DigitalPhonetics / IMS-Toucan

Multilingual and Controllable Text-to-Speech Toolkit of the Speech and Language Technologies Group at the University of Stuttgart.
Apache License 2.0
1.17k stars 135 forks source link

Questions about LAML procedure implementation #158

Closed AlexSteveChungAlvarez closed 10 months ago

AlexSteveChungAlvarez commented 10 months ago

Hello @Flux9665 ! I hope you are doing well. I have been reading your code in order to understand the LAML procedure implementation for training you did. I have a question on these lines of code:

      while len(batches) < batch_size:
            for index in random.sample(list(range(len(datasets))), len(datasets)):
                if len(batches) < batch_size:
                    # we get one batch for each task (i.e. language in this case) in a randomized order
                    try:
                        batch = next(train_iters[index])
                        batches.append(batch)
                    except StopIteration:
                        train_iters[index] = iter(train_loaders[index])
                        batch = next(train_iters[index])
                        batches.append(batch)

Here you don't ensure that all languages have the same amount of samples in a batch, for example if the batch size was 32 and you got 3 languages, the "batches" array would have 11 samples of each of the first 2 languages sampled randomly and 10 of the third. Is this OK according to this procedure? I thought the goal was to have the same amount of samples of each language per batch. My other question is: What is the goal of a random order of the languages in the batch? I think it would achieve the same result staying as the array "datasets" is since languages would be distributed equally. By now this wouldn't happen unless you choose a batch_size multiple of the number of languages. I will be waiting for your answers to this theoretical questions!

lbehringer commented 10 months ago

Hi @AlexSteveChungAlvarez.

As far as I understand, the random sampling from datasets is used exactly for the case where batch_size % number_of_languages != 0 to minimize the imbalance of samples from each dataset across iterations.

Given your example with batch size 32 and 3 languages, for each batch you will get 10 samples of all 3 languages, then 2 of the 3 languages will randomly be selected to complete the batch.

While this still means that any single batch doesn't contain an equal amount of samples from all languages, it should even out across all batches.

Without using random, you would indeed always get 11 samples of the first 2 datasets in your training pipeline, and only 10 samples from the third dataset.

AlexSteveChungAlvarez commented 10 months ago

Given your example with batch size 32 and 3 languages, for each batch you will get 10 samples of all 3 languages, then 2 of the 3 languages will randomly be selected to complete the batch.

Then should the number of steps be multiple of the number of languages? So it can be possible that the number of samples even out across all batches?

While this still means that any single batch doesn't contain an equal amount of samples from all languages, it should even out across all batches.

Following the same example, for this to happen, there should be 3 rounds/steps so it can be posible to get 32 samples for each of the 3 languages. Then the total steps should be multiple of 3 so it's possible to achieve the same number of samples for each language, shouldn't it?
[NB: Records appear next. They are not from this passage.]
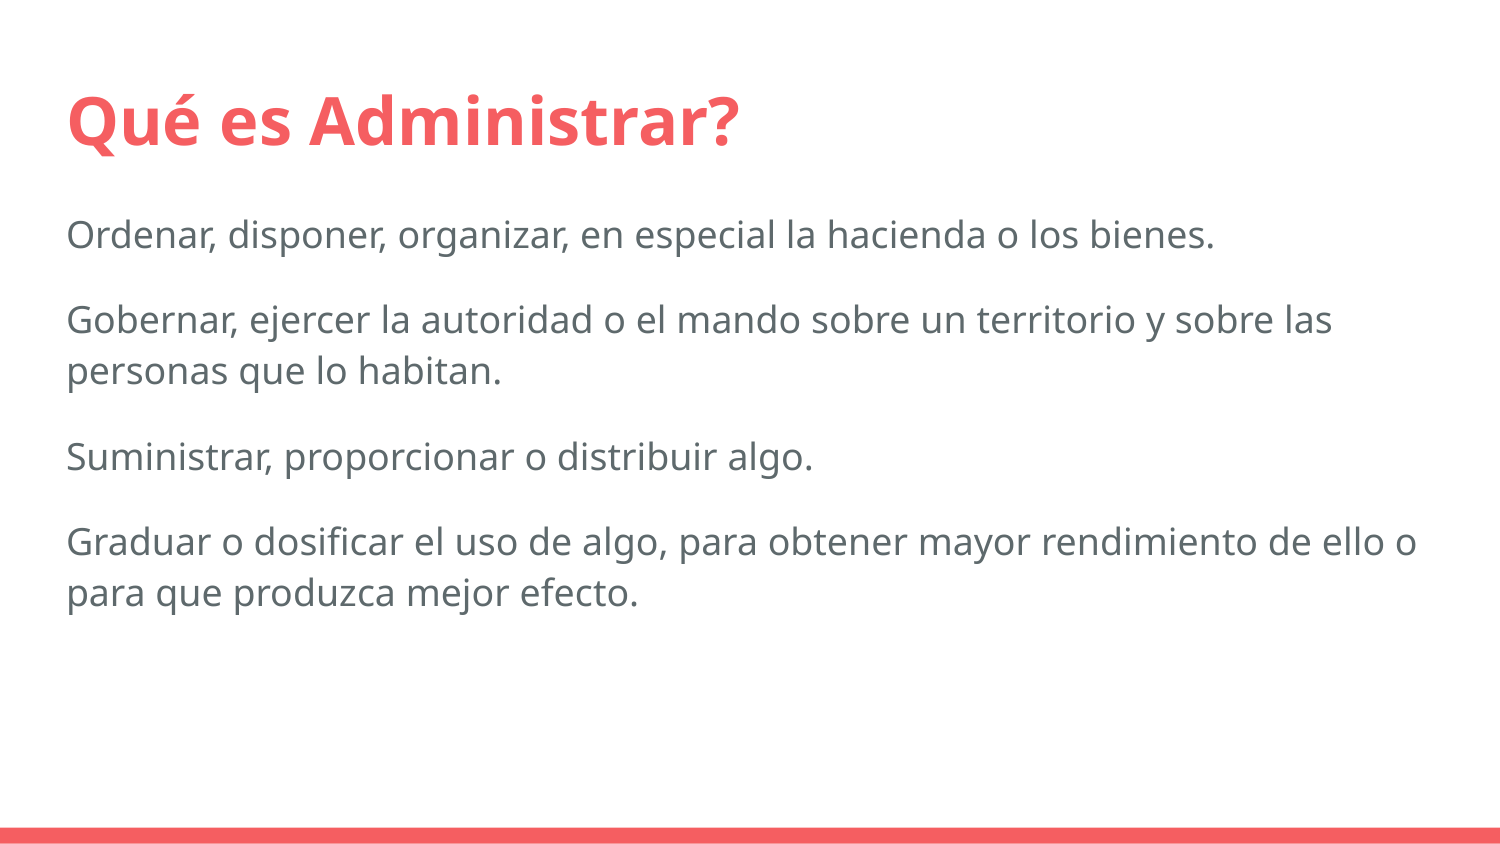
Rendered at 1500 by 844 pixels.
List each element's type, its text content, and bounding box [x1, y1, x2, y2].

title Qué es Administrar? [51, 64, 1449, 167]
list Ordenar, disponer, organizar, en especial la hacienda o los bienes. Gobernar, ejercer la autoridad o el mando sobre un territorio y sobre las personas que lo habitan. Suministrar, proporcionar o distribuir algo. Graduar o dosificar el uso de algo, para obtener mayor rendimiento de ello o para que produzca mejor efecto. [51, 189, 1449, 750]
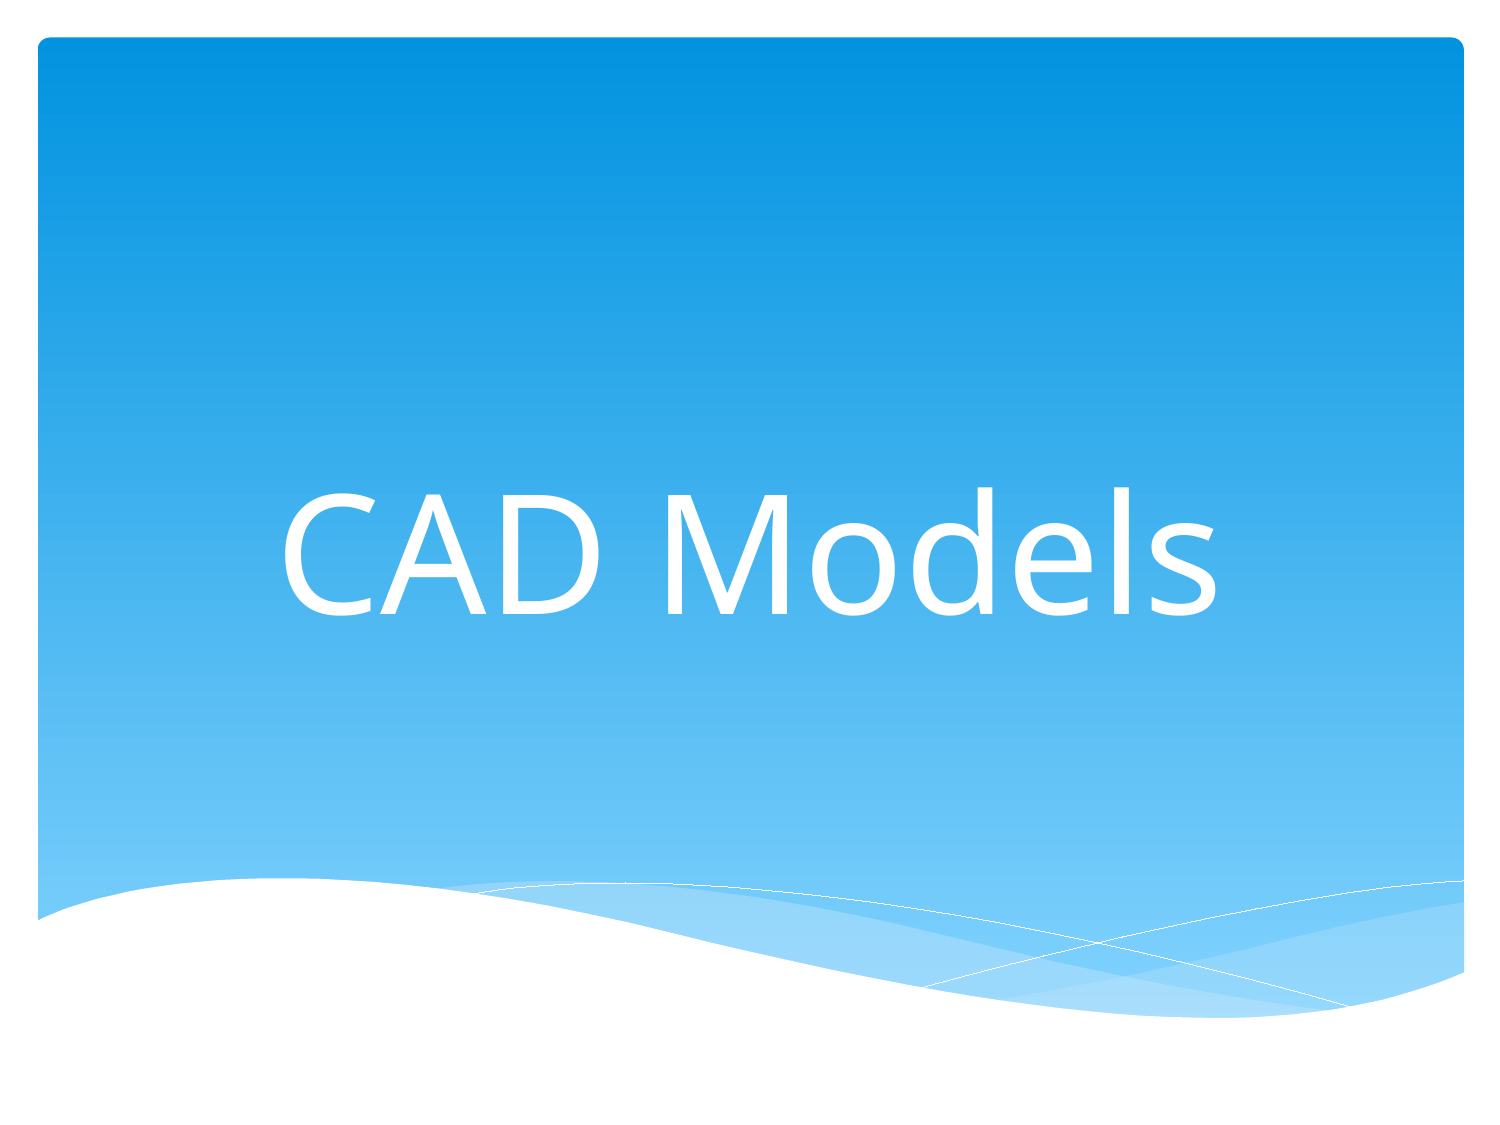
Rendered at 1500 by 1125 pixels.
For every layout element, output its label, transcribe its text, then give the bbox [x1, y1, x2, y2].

title CAD Models [112, 363, 1388, 656]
lbehringer commented 10 months ago

In theory, yes to both points, however you can't guarantee that random.sample() will give you a perfectly equal distribution after a specified number of steps. You would need a different algorithm for that.

In practice, over thousands or even millions of steps, I doubt it makes a difference.

Flux9665 commented 9 months ago

Great explanation by Lyonel, just one thing I want to add for completeness: Originally the LAML procedure was doing actual model agnostic meta learning. But over time we found that we can simplify the procedure until now at this point it is just multi task learning and no longer really close to the original MAML procedure. So there are some discrepancies between what the paper describes and what is in the code now. The version in the code is simpler, faster and works just as well.